Turkey limits court powers to question state spies
Turkey's parliament voted late on Thursday to prevent prosecutors questioning intelligence officials without the prime minister's permission, after a row which analysts said revealed a government split on how to end the war with Kurdish militants.
The governing AK Party hastily introduced the amendment after prosecutors summoned National Intelligence Agency (MIT) chief Hakan Fidan for questioning on secret talks he held with the militant Kurdistan Workers' Party (PKK).
Fidan was working in Prime Minister Tayyip Erdogan's office at the time of the talks before the premier promoted him to head MIT. He ignored the summons and the prosecutor who issued it was removed from the case and then put under investigation himself.
Fidan and MIT have repeatedly clashed with police over the detention and exposure of undercover operatives during the arrests of hundreds of suspected PKK sympathisers, media said.
Some analysts have interpreted the move against Fidan as a challenge by followers of a religious group to scupper the prime minister's secret efforts to negotiate an end to the 27-year-old conflict with the PKK.
The AKP denied any split and there was little evidence of it when government deputies swung behind the prime minister and voted to back the amendment to the law on intelligence agencies.
Opposition parties said the motion was a further grab for more power by Erdogan.
"It's clearly contrary to the rule of law.

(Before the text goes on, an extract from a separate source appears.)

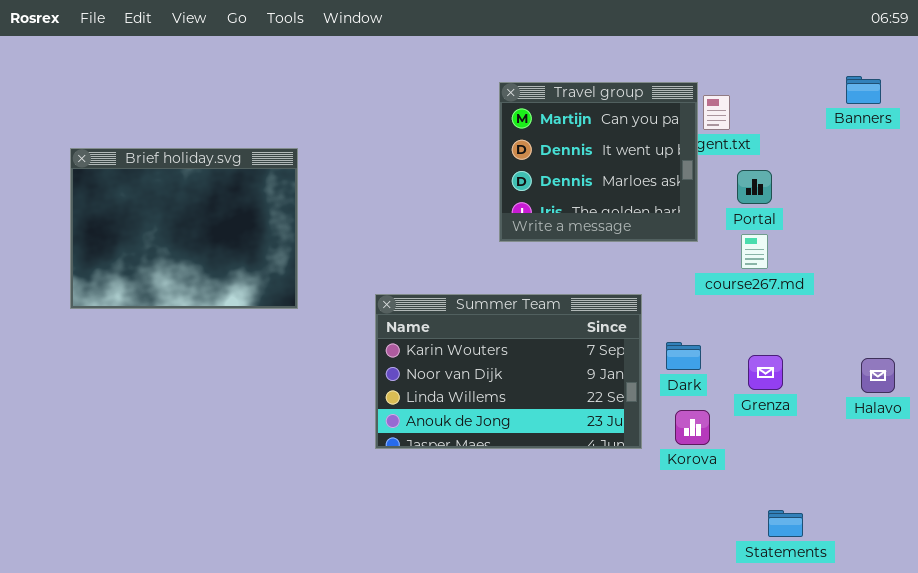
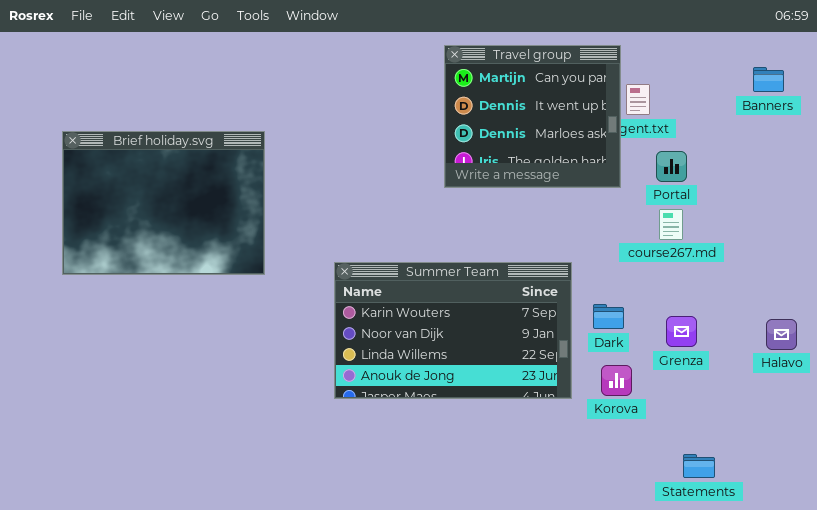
Travel group: [499,82,698,242] -> [444,45,621,188], moved

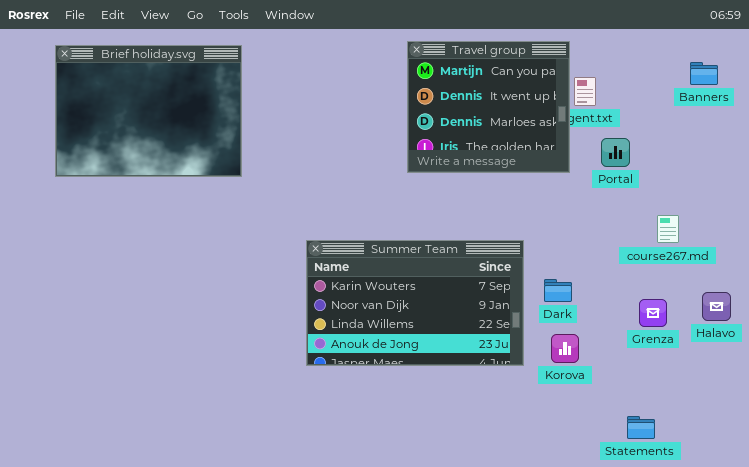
Brief holiday.svg: [62,131,265,275] -> [55,45,242,177], moved
course267.md: [659,209,683,240] -> [657,215,679,243], moved
Grenza: [666,316,697,347] -> [639,299,667,327], moved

It's not right to give one person this authority. This can only happen in a dictatorship," secularist opposition leader Kemal Kilicdaroglu told the NTV news channel.
He said his Republican People's Party planned to appeal to the constitutional court.

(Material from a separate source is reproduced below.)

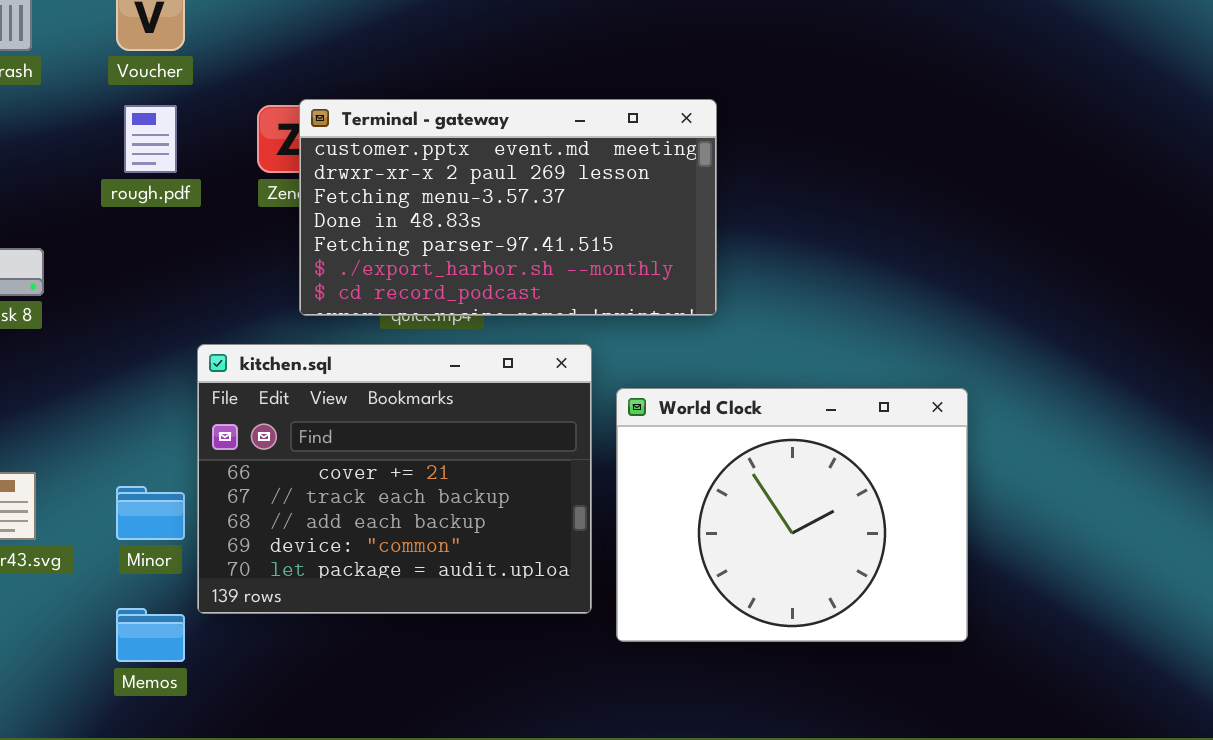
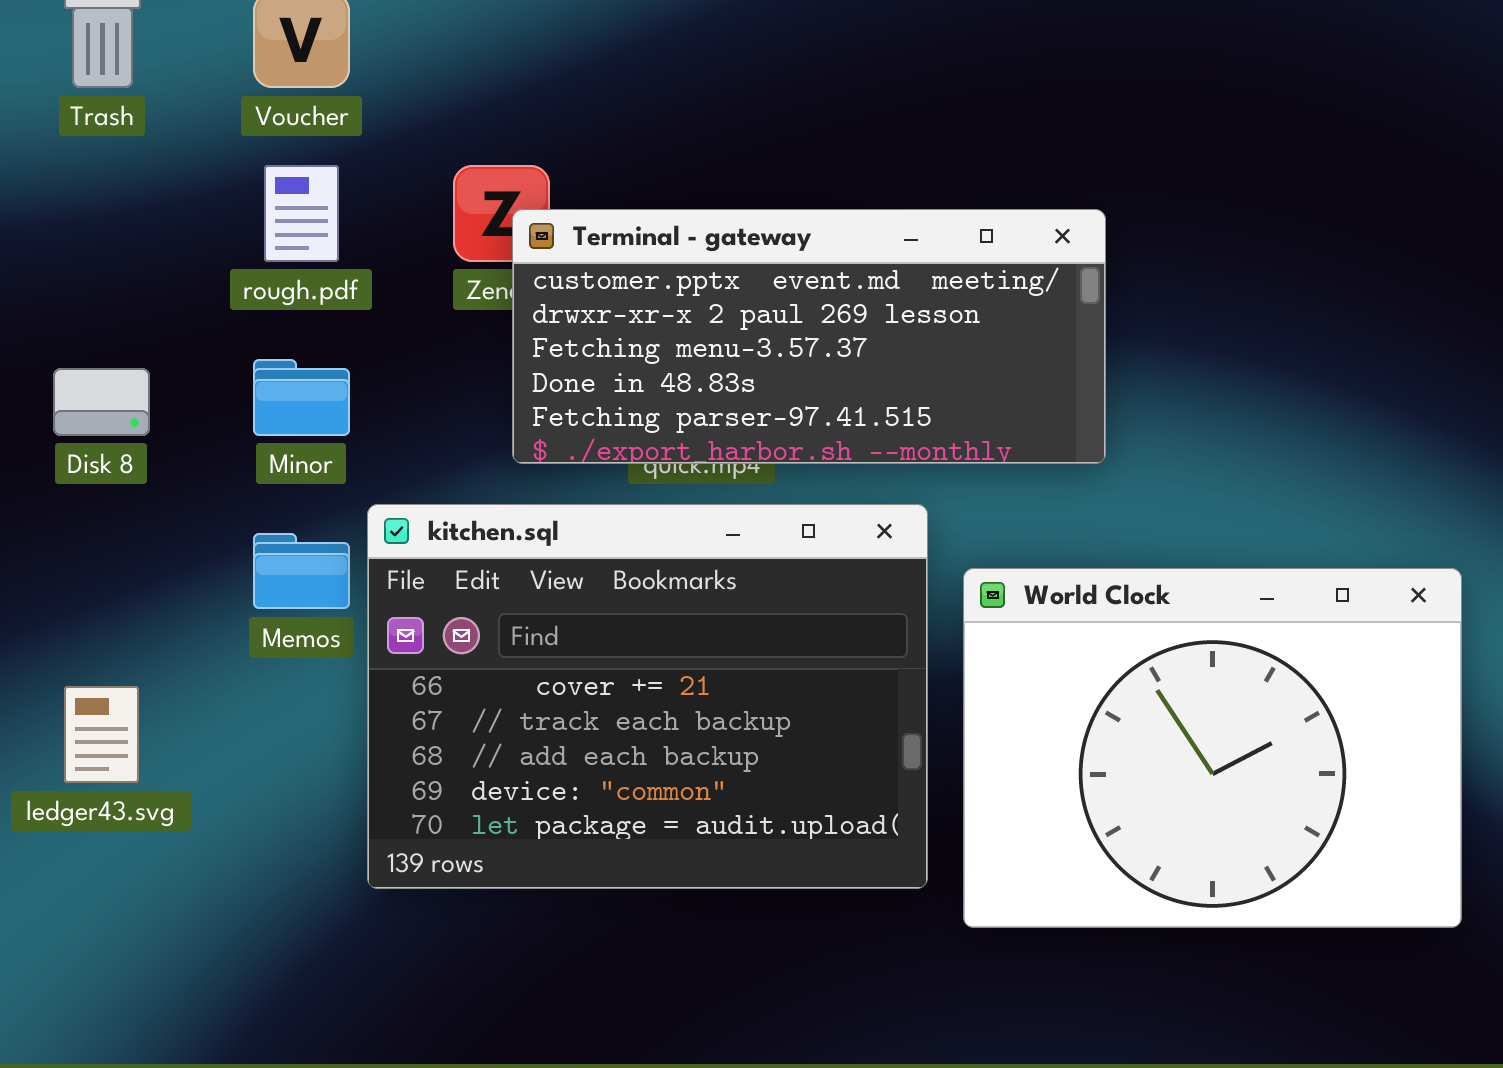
Terminal - gateway: [299,99,717,316] -> [512,209,1106,464], resized
Minor: [116,486,185,540] -> [253,359,350,436], moved
Memos: [116,608,185,662] -> [253,533,350,609], moved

Turkey's courts have become swamped in the last year with dozens of often inter-linked cases against hundreds of suspected PKK supporters, military officers, journalists and others.
The secularist opposition says the judiciary has been filled with officials sympathetic to the government since Erdogan's AK Party came to power in 2002. It won its third election last year with a large majority, giving Erdogan a comfortable mandate.